_PROBLEM TO WORK ON:_
Turn each line in the listing below into a numbered list, leaving out any blank lines.

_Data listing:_
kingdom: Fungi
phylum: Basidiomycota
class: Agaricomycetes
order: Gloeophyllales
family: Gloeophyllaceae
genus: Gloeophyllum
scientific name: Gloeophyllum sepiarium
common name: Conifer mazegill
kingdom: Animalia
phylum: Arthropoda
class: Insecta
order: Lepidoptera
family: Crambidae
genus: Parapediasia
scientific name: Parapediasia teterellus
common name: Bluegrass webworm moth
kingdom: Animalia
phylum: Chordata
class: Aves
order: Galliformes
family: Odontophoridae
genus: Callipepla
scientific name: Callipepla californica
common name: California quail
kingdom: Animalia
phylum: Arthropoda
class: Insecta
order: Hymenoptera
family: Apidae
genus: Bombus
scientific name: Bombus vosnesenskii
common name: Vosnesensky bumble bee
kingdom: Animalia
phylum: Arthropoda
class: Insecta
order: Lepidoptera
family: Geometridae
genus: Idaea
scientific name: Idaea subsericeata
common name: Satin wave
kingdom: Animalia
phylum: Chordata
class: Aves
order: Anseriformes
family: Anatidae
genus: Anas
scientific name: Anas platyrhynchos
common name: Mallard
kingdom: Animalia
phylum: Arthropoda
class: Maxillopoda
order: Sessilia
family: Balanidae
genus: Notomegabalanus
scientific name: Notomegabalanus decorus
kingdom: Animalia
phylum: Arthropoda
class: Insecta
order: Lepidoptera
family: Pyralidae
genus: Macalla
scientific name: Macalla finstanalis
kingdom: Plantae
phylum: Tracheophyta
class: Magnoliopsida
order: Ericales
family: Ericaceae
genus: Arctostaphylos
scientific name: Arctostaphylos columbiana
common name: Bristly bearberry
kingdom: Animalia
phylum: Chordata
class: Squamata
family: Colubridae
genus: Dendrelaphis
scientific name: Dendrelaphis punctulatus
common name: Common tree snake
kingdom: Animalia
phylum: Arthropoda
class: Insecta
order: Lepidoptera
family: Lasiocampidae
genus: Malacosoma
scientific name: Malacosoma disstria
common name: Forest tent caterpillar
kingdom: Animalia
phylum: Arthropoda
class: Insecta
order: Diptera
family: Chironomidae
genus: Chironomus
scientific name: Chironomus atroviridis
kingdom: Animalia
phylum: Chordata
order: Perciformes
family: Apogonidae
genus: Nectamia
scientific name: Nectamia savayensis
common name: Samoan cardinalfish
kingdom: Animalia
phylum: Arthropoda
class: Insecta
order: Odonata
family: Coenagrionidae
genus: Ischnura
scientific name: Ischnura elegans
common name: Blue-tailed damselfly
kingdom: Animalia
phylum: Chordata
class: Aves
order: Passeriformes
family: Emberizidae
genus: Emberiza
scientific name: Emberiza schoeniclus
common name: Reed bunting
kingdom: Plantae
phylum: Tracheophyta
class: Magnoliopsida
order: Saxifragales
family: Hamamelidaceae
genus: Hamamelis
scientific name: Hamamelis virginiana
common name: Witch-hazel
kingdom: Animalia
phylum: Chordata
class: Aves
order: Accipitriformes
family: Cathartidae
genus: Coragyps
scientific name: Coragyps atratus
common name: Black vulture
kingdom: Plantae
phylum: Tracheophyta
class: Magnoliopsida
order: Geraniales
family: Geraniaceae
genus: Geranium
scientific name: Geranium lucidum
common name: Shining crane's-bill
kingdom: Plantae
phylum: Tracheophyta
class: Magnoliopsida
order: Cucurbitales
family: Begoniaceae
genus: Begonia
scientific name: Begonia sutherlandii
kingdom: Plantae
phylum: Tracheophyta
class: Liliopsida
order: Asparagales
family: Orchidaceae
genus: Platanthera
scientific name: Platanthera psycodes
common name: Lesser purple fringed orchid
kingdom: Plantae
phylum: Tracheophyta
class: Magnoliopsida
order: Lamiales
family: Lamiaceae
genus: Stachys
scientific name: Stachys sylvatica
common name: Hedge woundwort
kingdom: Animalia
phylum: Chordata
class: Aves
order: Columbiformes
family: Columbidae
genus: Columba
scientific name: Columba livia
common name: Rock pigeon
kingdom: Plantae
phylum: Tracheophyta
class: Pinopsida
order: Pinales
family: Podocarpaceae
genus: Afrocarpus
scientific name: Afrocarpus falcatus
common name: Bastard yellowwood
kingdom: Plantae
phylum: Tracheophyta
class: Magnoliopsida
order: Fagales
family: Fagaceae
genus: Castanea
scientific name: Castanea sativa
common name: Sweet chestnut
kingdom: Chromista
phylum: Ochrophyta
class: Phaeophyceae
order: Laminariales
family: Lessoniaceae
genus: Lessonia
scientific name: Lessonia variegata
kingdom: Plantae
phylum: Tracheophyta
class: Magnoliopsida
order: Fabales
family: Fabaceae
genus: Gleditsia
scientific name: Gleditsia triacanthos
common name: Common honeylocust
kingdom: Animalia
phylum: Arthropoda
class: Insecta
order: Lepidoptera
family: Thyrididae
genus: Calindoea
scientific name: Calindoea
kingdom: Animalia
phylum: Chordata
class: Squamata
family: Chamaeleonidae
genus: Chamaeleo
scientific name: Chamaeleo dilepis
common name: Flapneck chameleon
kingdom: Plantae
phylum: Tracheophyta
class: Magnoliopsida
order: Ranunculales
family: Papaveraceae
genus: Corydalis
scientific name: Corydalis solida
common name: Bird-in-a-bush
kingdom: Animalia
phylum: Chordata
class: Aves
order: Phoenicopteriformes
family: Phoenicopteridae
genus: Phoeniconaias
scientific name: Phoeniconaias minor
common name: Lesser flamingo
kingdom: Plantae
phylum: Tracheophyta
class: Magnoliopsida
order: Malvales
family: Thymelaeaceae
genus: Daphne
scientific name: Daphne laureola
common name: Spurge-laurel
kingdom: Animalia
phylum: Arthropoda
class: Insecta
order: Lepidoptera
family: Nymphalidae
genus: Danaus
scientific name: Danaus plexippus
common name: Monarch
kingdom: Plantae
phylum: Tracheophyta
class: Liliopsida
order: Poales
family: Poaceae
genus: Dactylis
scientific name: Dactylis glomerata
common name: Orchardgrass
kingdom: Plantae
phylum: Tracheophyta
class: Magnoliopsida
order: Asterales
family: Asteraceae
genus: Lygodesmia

_EXERCISE RESULT:_
1. kingdom: Fungi
2. phylum: Basidiomycota
3. class: Agaricomycetes
4. order: Gloeophyllales
5. family: Gloeophyllaceae
6. genus: Gloeophyllum
7. scientific name: Gloeophyllum sepiarium
8. common name: Conifer mazegill
9. kingdom: Animalia
10. phylum: Arthropoda
11. class: Insecta
12. order: Lepidoptera
13. family: Crambidae
14. genus: Parapediasia
15. scientific name: Parapediasia teterellus
16. common name: Bluegrass webworm moth
17. kingdom: Animalia
18. phylum: Chordata
19. class: Aves
20. order: Galliformes
21. family: Odontophoridae
22. genus: Callipepla
23. scientific name: Callipepla californica
24. common name: California quail
25. kingdom: Animalia
26. phylum: Arthropoda
27. class: Insecta
28. order: Hymenoptera
29. family: Apidae
30. genus: Bombus
31. scientific name: Bombus vosnesenskii
32. common name: Vosnesensky bumble bee
33. kingdom: Animalia
34. phylum: Arthropoda
35. class: Insecta
36. order: Lepidoptera
37. family: Geometridae
38. genus: Idaea
39. scientific name: Idaea subsericeata
40. common name: Satin wave
41. kingdom: Animalia
42. phylum: Chordata
43. class: Aves
44. order: Anseriformes
45. family: Anatidae
46. genus: Anas
47. scientific name: Anas platyrhynchos
48. common name: Mallard
49. kingdom: Animalia
50. phylum: Arthropoda
51. class: Maxillopoda
52. order: Sessilia
53. family: Balanidae
54. genus: Notomegabalanus
55. scientific name: Notomegabalanus decorus
56. kingdom: Animalia
57. phylum: Arthropoda
58. class: Insecta
59. order: Lepidoptera
60. family: Pyralidae
61. genus: Macalla
62. scientific name: Macalla finstanalis
63. kingdom: Plantae
64. phylum: Tracheophyta
65. class: Magnoliopsida
66. order: Ericales
67. family: Ericaceae
68. genus: Arctostaphylos
69. scientific name: Arctostaphylos columbiana
70. common name: Bristly bearberry
71. kingdom: Animalia
72. phylum: Chordata
73. class: Squamata
74. family: Colubridae
75. genus: Dendrelaphis
76. scientific name: Dendrelaphis punctulatus
77. common name: Common tree snake
78. kingdom: Animalia
79. phylum: Arthropoda
80. class: Insecta
81. order: Lepidoptera
82. family: Lasiocampidae
83. genus: Malacosoma
84. scientific name: Malacosoma disstria
85. common name: Forest tent caterpillar
86. kingdom: Animalia
87. phylum: Arthropoda
88. class: Insecta
89. order: Diptera
90. family: Chironomidae
91. genus: Chironomus
92. scientific name: Chironomus atroviridis
93. kingdom: Animalia
94. phylum: Chordata
95. order: Perciformes
96. family: Apogonidae
97. genus: Nectamia
98. scientific name: Nectamia savayensis
99. common name: Samoan cardinalfish
100. kingdom: Animalia
101. phylum: Arthropoda
102. class: Insecta
103. order: Odonata
104. family: Coenagrionidae
105. genus: Ischnura
106. scientific name: Ischnura elegans
107. common name: Blue-tailed damselfly
108. kingdom: Animalia
109. phylum: Chordata
110. class: Aves
111. order: Passeriformes
112. family: Emberizidae
113. genus: Emberiza
114. scientific name: Emberiza schoeniclus
115. common name: Reed bunting
116. kingdom: Plantae
117. phylum: Tracheophyta
118. class: Magnoliopsida
119. order: Saxifragales
120. family: Hamamelidaceae
121. genus: Hamamelis
122. scientific name: Hamamelis virginiana
123. common name: Witch-hazel
124. kingdom: Animalia
125. phylum: Chordata
126. class: Aves
127. order: Accipitriformes
128. family: Cathartidae
129. genus: Coragyps
130. scientific name: Coragyps atratus
131. common name: Black vulture
132. kingdom: Plantae
133. phylum: Tracheophyta
134. class: Magnoliopsida
135. order: Geraniales
136. family: Geraniaceae
137. genus: Geranium
138. scientific name: Geranium lucidum
139. common name: Shining crane's-bill
140. kingdom: Plantae
141. phylum: Tracheophyta
142. class: Magnoliopsida
143. order: Cucurbitales
144. family: Begoniaceae
145. genus: Begonia
146. scientific name: Begonia sutherlandii
147. kingdom: Plantae
148. phylum: Tracheophyta
149. class: Liliopsida
150. order: Asparagales
151. family: Orchidaceae
152. genus: Platanthera
153. scientific name: Platanthera psycodes
154. common name: Lesser purple fringed orchid
155. kingdom: Plantae
156. phylum: Tracheophyta
157. class: Magnoliopsida
158. order: Lamiales
159. family: Lamiaceae
160. genus: Stachys
161. scientific name: Stachys sylvatica
162. common name: Hedge woundwort
163. kingdom: Animalia
164. phylum: Chordata
165. class: Aves
166. order: Columbiformes
167. family: Columbidae
168. genus: Columba
169. scientific name: Columba livia
170. common name: Rock pigeon
171. kingdom: Plantae
172. phylum: Tracheophyta
173. class: Pinopsida
174. order: Pinales
175. family: Podocarpaceae
176. genus: Afrocarpus
177. scientific name: Afrocarpus falcatus
178. common name: Bastard yellowwood
179. kingdom: Plantae
180. phylum: Tracheophyta
181. class: Magnoliopsida
182. order: Fagales
183. family: Fagaceae
184. genus: Castanea
185. scientific name: Castanea sativa
186. common name: Sweet chestnut
187. kingdom: Chromista
188. phylum: Ochrophyta
189. class: Phaeophyceae
190. order: Laminariales
191. family: Lessoniaceae
192. genus: Lessonia
193. scientific name: Lessonia variegata
194. kingdom: Plantae
195. phylum: Tracheophyta
196. class: Magnoliopsida
197. order: Fabales
198. family: Fabaceae
199. genus: Gleditsia
200. scientific name: Gleditsia triacanthos
201. common name: Common honeylocust
202. kingdom: Animalia
203. phylum: Arthropoda
204. class: Insecta
205. order: Lepidoptera
206. family: Thyrididae
207. genus: Calindoea
208. scientific name: Calindoea
209. kingdom: Animalia
210. phylum: Chordata
211. class: Squamata
212. family: Chamaeleonidae
213. genus: Chamaeleo
214. scientific name: Chamaeleo dilepis
215. common name: Flapneck chameleon
216. kingdom: Plantae
217. phylum: Tracheophyta
218. class: Magnoliopsida
219. order: Ranunculales
220. family: Papaveraceae
221. genus: Corydalis
222. scientific name: Corydalis solida
223. common name: Bird-in-a-bush
224. kingdom: Animalia
225. phylum: Chordata
226. class: Aves
227. order: Phoenicopteriformes
228. family: Phoenicopteridae
229. genus: Phoeniconaias
230. scientific name: Phoeniconaias minor
231. common name: Lesser flamingo
232. kingdom: Plantae
233. phylum: Tracheophyta
234. class: Magnoliopsida
235. order: Malvales
236. family: Thymelaeaceae
237. genus: Daphne
238. scientific name: Daphne laureola
239. common name: Spurge-laurel
240. kingdom: Animalia
241. phylum: Arthropoda
242. class: Insecta
243. order: Lepidoptera
244. family: Nymphalidae
245. genus: Danaus
246. scientific name: Danaus plexippus
247. common name: Monarch
248. kingdom: Plantae
249. phylum: Tracheophyta
250. class: Liliopsida
251. order: Poales
252. family: Poaceae
253. genus: Dactylis
254. scientific name: Dactylis glomerata
255. common name: Orchardgrass
256. kingdom: Plantae
257. phylum: Tracheophyta
258. class: Magnoliopsida
259. order: Asterales
260. family: Asteraceae
261. genus: Lygodesmia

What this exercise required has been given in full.